After its opening in 1910, The Howard Theatre shortly became the largest black theatre in the world. It hosted acts and speakers of all kinds. In its earlier days, The Howard Theatre catered events from speakers like Booker T. Washington to road shows, vaudeville acts, and musicals. It was a place where dignified people such as President Franklin D. Roosevelt gathered with the common people to see performances. The Washington Bee declared it to be the "Theatre for The People."

The Howard Theatre was so popular among black residents because segregation kept them rom attending the white-only theatres throughout the city. The theatre was created even before the Apollo Theatre in New York. It held amateur nights which introduced local talents such as Marvin Gaye to the public.
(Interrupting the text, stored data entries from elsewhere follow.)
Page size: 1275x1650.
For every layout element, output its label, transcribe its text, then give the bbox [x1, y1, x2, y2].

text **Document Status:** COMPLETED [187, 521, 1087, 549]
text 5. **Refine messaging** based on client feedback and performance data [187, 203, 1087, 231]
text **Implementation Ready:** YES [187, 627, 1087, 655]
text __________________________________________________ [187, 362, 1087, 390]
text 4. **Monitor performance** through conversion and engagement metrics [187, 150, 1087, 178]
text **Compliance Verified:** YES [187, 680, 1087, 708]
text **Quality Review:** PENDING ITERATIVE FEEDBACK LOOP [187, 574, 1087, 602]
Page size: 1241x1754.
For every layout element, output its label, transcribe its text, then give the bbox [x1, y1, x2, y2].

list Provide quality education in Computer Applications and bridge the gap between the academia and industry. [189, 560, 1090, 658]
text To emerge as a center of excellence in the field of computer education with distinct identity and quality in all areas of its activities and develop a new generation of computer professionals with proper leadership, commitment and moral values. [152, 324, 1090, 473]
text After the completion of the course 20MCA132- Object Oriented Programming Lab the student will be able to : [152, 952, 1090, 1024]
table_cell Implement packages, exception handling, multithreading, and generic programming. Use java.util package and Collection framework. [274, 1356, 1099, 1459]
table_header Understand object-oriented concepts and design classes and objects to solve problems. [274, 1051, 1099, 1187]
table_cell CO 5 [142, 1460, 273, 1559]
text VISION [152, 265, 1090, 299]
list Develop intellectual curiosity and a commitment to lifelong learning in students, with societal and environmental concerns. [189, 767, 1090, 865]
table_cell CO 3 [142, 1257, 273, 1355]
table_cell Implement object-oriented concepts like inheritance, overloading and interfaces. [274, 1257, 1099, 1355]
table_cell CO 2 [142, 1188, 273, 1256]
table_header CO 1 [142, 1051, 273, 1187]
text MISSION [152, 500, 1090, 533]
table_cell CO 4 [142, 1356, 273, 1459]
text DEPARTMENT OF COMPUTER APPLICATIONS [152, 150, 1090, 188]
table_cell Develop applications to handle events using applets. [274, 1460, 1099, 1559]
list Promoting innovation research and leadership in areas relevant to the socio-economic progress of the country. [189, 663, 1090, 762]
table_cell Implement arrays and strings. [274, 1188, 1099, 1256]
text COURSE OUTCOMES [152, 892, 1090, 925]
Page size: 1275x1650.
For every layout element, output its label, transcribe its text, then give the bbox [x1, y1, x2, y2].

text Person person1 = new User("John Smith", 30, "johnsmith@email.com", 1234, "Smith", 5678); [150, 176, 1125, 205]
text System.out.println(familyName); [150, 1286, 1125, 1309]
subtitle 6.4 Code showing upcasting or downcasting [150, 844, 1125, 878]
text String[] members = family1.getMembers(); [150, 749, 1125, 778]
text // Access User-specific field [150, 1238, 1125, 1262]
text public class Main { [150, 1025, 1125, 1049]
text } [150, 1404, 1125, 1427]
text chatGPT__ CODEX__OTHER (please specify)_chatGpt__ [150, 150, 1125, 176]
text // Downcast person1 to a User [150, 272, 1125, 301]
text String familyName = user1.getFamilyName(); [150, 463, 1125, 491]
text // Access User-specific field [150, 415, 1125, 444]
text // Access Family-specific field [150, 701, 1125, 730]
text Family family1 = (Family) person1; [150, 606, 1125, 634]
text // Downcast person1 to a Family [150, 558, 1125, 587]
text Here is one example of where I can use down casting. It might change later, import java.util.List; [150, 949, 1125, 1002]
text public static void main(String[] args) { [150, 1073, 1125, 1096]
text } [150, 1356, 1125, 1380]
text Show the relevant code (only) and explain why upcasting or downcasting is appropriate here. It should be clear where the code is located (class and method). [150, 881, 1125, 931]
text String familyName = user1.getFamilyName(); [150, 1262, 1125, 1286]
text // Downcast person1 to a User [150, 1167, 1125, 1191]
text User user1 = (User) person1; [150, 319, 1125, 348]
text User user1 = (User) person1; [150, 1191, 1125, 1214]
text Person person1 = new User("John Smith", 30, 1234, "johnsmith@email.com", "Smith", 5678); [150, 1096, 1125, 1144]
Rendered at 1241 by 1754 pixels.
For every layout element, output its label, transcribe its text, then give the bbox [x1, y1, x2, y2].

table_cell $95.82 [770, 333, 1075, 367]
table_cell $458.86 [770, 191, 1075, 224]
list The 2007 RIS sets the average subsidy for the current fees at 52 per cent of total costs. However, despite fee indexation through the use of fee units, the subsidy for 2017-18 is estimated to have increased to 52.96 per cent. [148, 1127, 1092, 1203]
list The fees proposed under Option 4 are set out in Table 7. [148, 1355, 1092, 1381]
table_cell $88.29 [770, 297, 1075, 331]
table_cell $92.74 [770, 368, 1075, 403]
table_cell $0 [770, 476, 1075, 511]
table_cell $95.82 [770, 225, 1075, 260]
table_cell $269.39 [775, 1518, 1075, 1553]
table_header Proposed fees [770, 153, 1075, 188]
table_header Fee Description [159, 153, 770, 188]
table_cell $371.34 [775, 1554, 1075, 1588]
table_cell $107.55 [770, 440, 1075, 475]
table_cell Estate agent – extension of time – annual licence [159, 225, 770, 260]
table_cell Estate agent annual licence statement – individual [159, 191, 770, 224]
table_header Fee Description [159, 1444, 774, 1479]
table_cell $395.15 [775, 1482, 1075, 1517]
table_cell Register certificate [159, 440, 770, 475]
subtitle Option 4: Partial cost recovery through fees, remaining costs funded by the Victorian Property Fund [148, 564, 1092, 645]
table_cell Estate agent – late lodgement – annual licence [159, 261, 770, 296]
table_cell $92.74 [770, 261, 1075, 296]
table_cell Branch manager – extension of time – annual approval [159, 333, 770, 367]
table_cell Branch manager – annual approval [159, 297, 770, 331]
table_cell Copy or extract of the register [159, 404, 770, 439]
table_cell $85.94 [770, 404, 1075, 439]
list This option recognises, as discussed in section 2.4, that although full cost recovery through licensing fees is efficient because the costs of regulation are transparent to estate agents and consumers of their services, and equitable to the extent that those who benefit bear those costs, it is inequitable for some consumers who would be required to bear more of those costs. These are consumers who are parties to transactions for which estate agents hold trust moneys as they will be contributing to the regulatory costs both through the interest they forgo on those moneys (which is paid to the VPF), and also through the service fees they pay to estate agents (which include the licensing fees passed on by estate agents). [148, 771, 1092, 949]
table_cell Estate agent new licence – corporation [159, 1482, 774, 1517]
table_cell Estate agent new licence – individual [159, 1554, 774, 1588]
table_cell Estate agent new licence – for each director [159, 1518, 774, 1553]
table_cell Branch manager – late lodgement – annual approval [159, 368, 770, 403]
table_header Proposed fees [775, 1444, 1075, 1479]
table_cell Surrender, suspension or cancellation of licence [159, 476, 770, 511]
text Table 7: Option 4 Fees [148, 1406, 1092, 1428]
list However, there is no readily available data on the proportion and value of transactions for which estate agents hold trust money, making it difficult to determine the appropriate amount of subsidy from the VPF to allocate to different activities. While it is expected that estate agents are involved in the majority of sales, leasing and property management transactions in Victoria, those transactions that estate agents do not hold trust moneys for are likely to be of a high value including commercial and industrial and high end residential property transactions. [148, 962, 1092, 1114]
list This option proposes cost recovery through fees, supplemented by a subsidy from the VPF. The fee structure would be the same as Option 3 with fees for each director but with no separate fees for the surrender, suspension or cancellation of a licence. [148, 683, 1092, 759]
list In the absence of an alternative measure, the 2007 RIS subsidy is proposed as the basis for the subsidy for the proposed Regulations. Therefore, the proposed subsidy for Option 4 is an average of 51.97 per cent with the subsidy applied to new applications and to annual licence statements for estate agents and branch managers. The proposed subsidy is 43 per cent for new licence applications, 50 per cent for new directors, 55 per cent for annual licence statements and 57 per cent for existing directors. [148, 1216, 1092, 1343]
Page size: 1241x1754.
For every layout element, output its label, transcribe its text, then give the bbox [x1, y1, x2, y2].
Unfortunately, the D.C. riots of 1968 destroyed the theatre. However, the theatre was declared a National Landmark in 1974, and later became in possession of the D.C. government after not being sustainable.

In 2006 Ellis Development Group was awarded the contract to redevelop the building. A non-profit organization called Howard Theatre Restoration was later formed and began the financing process which included seeking government grants and private donations. In 2010, a groundbreaking ceremony was held at the theatre site. Finally in 2012, The Howard Theatre reopened. 
Bloom, Georgiana. "The Awesome History and Rebirth of D.C.'s Howard Theatre." The Huffington Post., 12 Apr. 2012. Web. 1 Dec. 2014. "The Howard Theatre | History." History: The Story of The Howard Theatre. The Howard Theatre. Web. 1 Dec. 2014.